Northwest Rocky Mountain CASA hires new executive director
The Northwest Rocky Mountain Court Appointed Special Advocates organization welcomed a new executive director this month.
Suzanne “Sue” Fegelein came from Idaho where she was practicing family law. She said everything about taking this position “just clicked” for her, and she is excited to come back to the town that first brought her out west.
In the early 90s, Fegelein traveled out west with friends to visit other friends, and said as soon as she stepped off of the Greyhound bus, fate hit her.
“As soon as I got off of the bus, I felt like ‘oh, I’m supposed to be here,’ and I love the winter,” Fegelein said.
She quickly found a job, called her parents and later road tripped back east to pick up her things from her home outside of Philadelphia.
Fegelein and her husband were happy to move back to Steamboat and be in a community that’s welcoming for families and parents with children.
“It’s such a family friendly community all around us, and I’m thankful we got to come here and raise our kids here,” she said.
As an attorney who worked in family and criminal law, Fegelein was exposed to the affects that divorce, custody and guardianship cases can have on children.
“It kind of just started hitting me that some people cannot put the best interests of their children first,” she said.
Fegelein applied for the CASA executive director position a few months ago and began working part-time from Idaho close to the end of September. She worked full-time from Idaho Oct. 15 and came to Steamboat in the first week of November.
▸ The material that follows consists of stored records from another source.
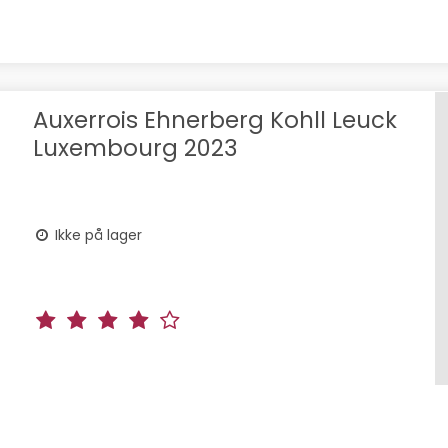
Auxerrois Ehnerberg Kohll Leuck
Luxembourg 2023
Ikke på lager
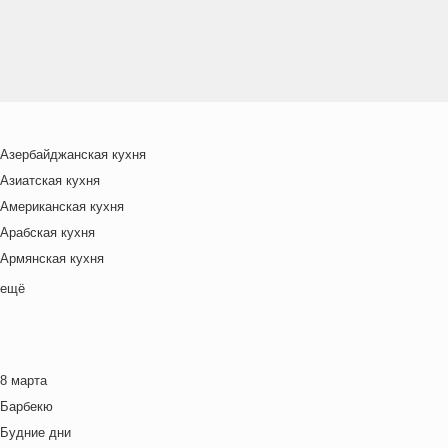
Азербайджанская кухня
Азиатская кухня
Американская кухня
Арабская кухня
Армянская кухня
Белорусская
ещё
Ближневосточная
Болгарская кухня
Британская кухня
8 марта
Венгерская кухня
Барбекю
Греческая кухня
Будние дни
Грузинская кухня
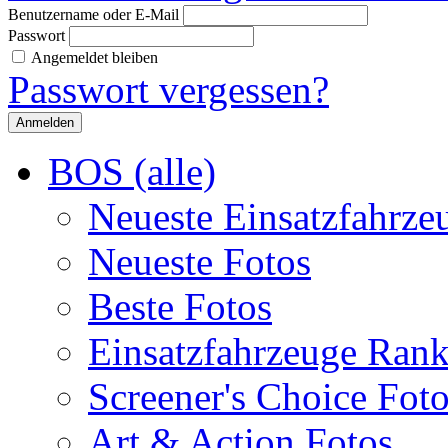
Benutzername oder E-Mail
Passwort
Angemeldet bleiben
Passwort vergessen?
BOS (alle)
Neueste Einsatzfahrze
Neueste Fotos
Beste Fotos
Einsatzfahrzeuge Ran
Screener's Choice Fot
Art & Action Fotos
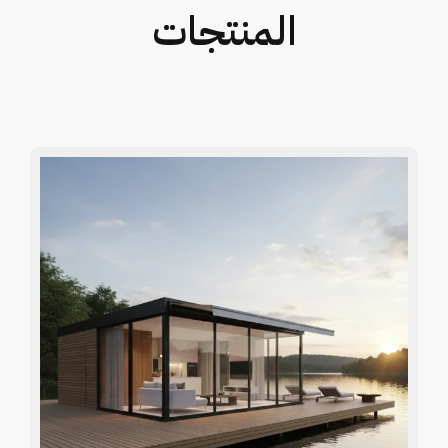
المنتجات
The CASA program is written into the Colorado Revised Statutes. CASA volunteers work with children in abuse or neglect cases. The volunteers provide a system of emotional and mental support for children.
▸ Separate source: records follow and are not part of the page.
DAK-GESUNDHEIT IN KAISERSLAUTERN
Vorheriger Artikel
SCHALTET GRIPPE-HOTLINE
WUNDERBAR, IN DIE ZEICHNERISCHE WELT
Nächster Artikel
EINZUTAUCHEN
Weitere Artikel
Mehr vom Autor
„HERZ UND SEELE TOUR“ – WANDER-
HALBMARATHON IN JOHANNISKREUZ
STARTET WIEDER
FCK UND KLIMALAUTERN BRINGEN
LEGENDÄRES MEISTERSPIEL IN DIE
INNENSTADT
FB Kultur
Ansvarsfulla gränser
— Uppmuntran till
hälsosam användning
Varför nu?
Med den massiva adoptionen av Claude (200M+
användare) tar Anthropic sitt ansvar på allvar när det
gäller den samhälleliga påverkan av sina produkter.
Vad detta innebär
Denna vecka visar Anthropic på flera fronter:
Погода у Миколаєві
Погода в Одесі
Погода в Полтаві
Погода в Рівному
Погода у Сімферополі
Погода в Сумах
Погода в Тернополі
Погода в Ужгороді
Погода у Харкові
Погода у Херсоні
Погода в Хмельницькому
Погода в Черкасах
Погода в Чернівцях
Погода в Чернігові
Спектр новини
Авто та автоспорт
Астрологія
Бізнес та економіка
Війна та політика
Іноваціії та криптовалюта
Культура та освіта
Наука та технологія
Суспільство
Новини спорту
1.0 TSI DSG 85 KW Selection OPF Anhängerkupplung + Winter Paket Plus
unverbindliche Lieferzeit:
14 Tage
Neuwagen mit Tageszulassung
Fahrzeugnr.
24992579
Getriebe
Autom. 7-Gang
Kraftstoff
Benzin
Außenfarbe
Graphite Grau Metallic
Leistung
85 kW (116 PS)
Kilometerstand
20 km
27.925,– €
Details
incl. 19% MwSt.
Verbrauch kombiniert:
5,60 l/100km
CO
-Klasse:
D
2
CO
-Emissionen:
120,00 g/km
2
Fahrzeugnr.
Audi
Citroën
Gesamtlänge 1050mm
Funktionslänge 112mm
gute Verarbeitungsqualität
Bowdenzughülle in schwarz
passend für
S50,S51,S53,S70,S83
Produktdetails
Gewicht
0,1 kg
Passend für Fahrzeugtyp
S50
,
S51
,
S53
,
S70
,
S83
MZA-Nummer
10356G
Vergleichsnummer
In 2013, in Colorado’s 14th District, 105 new substantiated children were victims of abuse or neglect and there were 109 the year before. Twenty-one children also were removed from their homes in the same year. CASA helps children during the stressful times created by these situations.
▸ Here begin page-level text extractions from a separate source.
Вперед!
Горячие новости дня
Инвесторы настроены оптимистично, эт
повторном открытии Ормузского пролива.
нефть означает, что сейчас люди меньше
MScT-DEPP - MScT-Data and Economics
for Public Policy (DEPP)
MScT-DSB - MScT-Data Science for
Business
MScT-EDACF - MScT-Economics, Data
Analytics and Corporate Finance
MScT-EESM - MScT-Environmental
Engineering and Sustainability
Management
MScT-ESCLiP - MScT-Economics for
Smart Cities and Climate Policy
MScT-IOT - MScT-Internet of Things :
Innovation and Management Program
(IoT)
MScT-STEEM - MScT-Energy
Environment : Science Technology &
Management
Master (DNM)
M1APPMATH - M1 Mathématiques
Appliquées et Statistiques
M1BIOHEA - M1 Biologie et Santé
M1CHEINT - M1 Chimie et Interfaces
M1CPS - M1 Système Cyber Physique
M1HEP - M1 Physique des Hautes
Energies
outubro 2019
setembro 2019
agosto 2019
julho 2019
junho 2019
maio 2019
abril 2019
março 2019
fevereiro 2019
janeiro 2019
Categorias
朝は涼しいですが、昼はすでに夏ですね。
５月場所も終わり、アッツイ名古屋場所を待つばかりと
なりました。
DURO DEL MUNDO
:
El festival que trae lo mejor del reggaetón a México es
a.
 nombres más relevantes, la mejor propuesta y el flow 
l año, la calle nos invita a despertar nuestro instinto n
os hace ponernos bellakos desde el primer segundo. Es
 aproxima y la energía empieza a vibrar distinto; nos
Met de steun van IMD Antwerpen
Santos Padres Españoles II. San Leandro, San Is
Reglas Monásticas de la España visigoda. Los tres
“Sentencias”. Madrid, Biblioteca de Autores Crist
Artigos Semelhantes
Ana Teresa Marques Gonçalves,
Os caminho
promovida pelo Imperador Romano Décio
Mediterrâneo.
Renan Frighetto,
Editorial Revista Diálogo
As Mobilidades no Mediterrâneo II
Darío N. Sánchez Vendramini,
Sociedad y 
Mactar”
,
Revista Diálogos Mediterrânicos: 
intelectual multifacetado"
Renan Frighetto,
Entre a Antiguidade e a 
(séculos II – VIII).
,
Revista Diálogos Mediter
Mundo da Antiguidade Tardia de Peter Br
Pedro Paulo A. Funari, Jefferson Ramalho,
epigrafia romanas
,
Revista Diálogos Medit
A judge appoints a CASA volunteer to cases, and then CASA program coordinators decide which volunteer best matches with the case or child.
Fegelein said the volunteers undergo 32 hours of training and continue to train during the duration of their volunteer period. She also said the training process is pretty tough.
“It takes a special kind of person to volunteer in these cases,” Fegelein said. “It’s hard stuff to read about and to handle.”
One of her main goals is increasing the number of volunteers working with CASA, especially in Moffat County. She also wants to increase visibility and awareness of CASA in the three-county community that the organization serves.
“I want to make sure people know who to call,” Fegelein said. If a person suspects neglect or abuse, they should call 911 if it’s an emergency. If it’s a non-emergency, people should call their local police department or local Department of Human Services.
CASA plans to have a fundraiser in Moffat County sometime soon, but is just in the beginning planning stages for it. They will have their annual “Dancing with the Stars” fundraiser at 7:30 p.m. on Jan. 30 in Steamboat at the Strings Music Pavilion. Anyone interested in going to the fundraiser can find more information on CASA’s website.